Next, the authors looked at care partner support and wrote, “care partners are vital to the success of a home dialysis patient. Deciding to conduct home dialysis with a care partner, compared with solo treatment, must involve the whole family because it affects their entire living situation.” To address the challenges care partners face (eg, stress, burnout and isolation), the authors suggested expanding NKF’s Peer Mentoring Program to include care partners. Expansion of the program would consist of recruiting and training more peer mentors, using video chats and developing a tool to assess care partner burden.

Finally, the authors examined the proposed End-Stage Renal Disease Treatment Choices model that proposes to move reimbursement incentives away from in-center dialysis and toward transplantation or home dialysis. They argued these reimbursement changes “may not be enough alone to encourage successful and long-term growth in home dialysis uptake and could continue to disempower patients by limiting their choices.” Further, “Payment incentives to increase home dialysis or measuring dialysis facilities on the percentage of home patients they treat could have other unintended consequences of penalizing facilities or nephrologists for patients for whom home dialysis would not be appropriate,” they cautioned. “However, incentives could be appropriate if unintended consequences were minimized and monitored.”

To expand on the proposed reimbursement changes, they suggested further modifying the monthly capitated payment to equalize payments to nephrologists who treat home patients and incentivizing the creation of urgent-start home dialysis programs to help patients transition to home dialysis. In addition, the Medicare Kidney Disease Education benefit could be modified to increase the reimbursement to providers delivering patient education (and allow other types of providers, other than the currently allowed physician or advanced practitioner, to engage in this role), as well as to remove the 20% coinsurance obligation for patients.

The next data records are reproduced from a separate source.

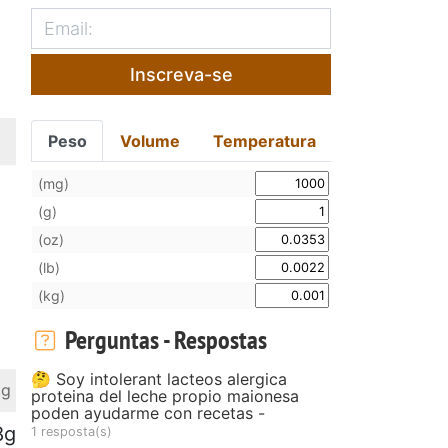
Inscreva-se
Peso
Volume
Temperatura
(mg)
(g)
(oz)
(lb)
(kg)
Perguntas - Respostas
🤔 Soy intolerant lacteos alergica
 g
proteina del leche propio maionesa
poden ayudarme con recetas -
8g
1 resposta(s)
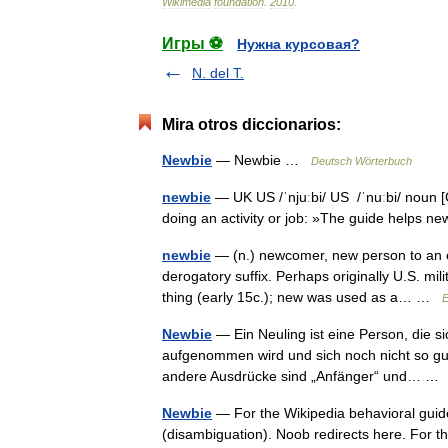
Wikimedia
foundation
.
2010
.
Игры ⚽
Нужна курсовая?
N. del T.
Mira otros diccionarios:
Newbie
— Newbie …
Deutsch Wörterbuch
newbie
— UK US /ˈnjuːbi/ US /ˈnuːbi/ nou
doing an activity or job: »The guide helps
newbie
— (n.) newcomer, new person to an ex
derogatory suffix. Perhaps originally U.S. mi
thing (early 15c.); new was used as a… …
E
Newbie
— Ein Neuling ist eine Person, die si
aufgenommen wird und sich noch nicht so gu
andere Ausdrücke sind „Anfänger“ und… 
Newbie
— For the Wikipedia behavioral gui
(disambiguation). Noob redirects here. For t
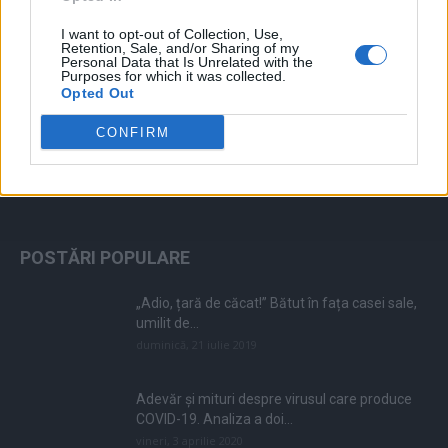
ad
I want to opt-out of Collection, Use,
Retention, Sale, and/or Sharing of my
Personal Data that Is Unrelated with the
Purposes for which it was collected.
Opted Out
CONFIRM
ALEGEREA EDITORULUI
POSTĂRI POPULARE
„Adio, țară de căcat!” Bătut în fața casei sale,
umilit de...
duminică, 21 iulie 2019
Adevăr și mituri despre virusul care produce
COVID-19. Analiza a doi...
vineri, 3 aprilie 2020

“There remains a great deal of work to develop, test and refine these proposals to prioritize the use of home dialysis modalities,” the authors wrote. “The work group is presently developing a roadmap of initiatives that address the concepts discussed in this report, as well as a timeline for implementation of these projects. The work group is hopeful that this multipronged approach will facilitate an increase in both the uptake and retention of home dialysis modalities by patients with kidney failure.” – by Melissa J. Webb

Disclosures: Chan reports holding the R. Fraser Elliott Chair in Home Dialysis. He has also consulted for NxStage, Baxter and Medtronic, and holds an investigator-initiated grant from Medtronic Extramural Research program. Please see the study for all other authors’ relevant financial disclosures.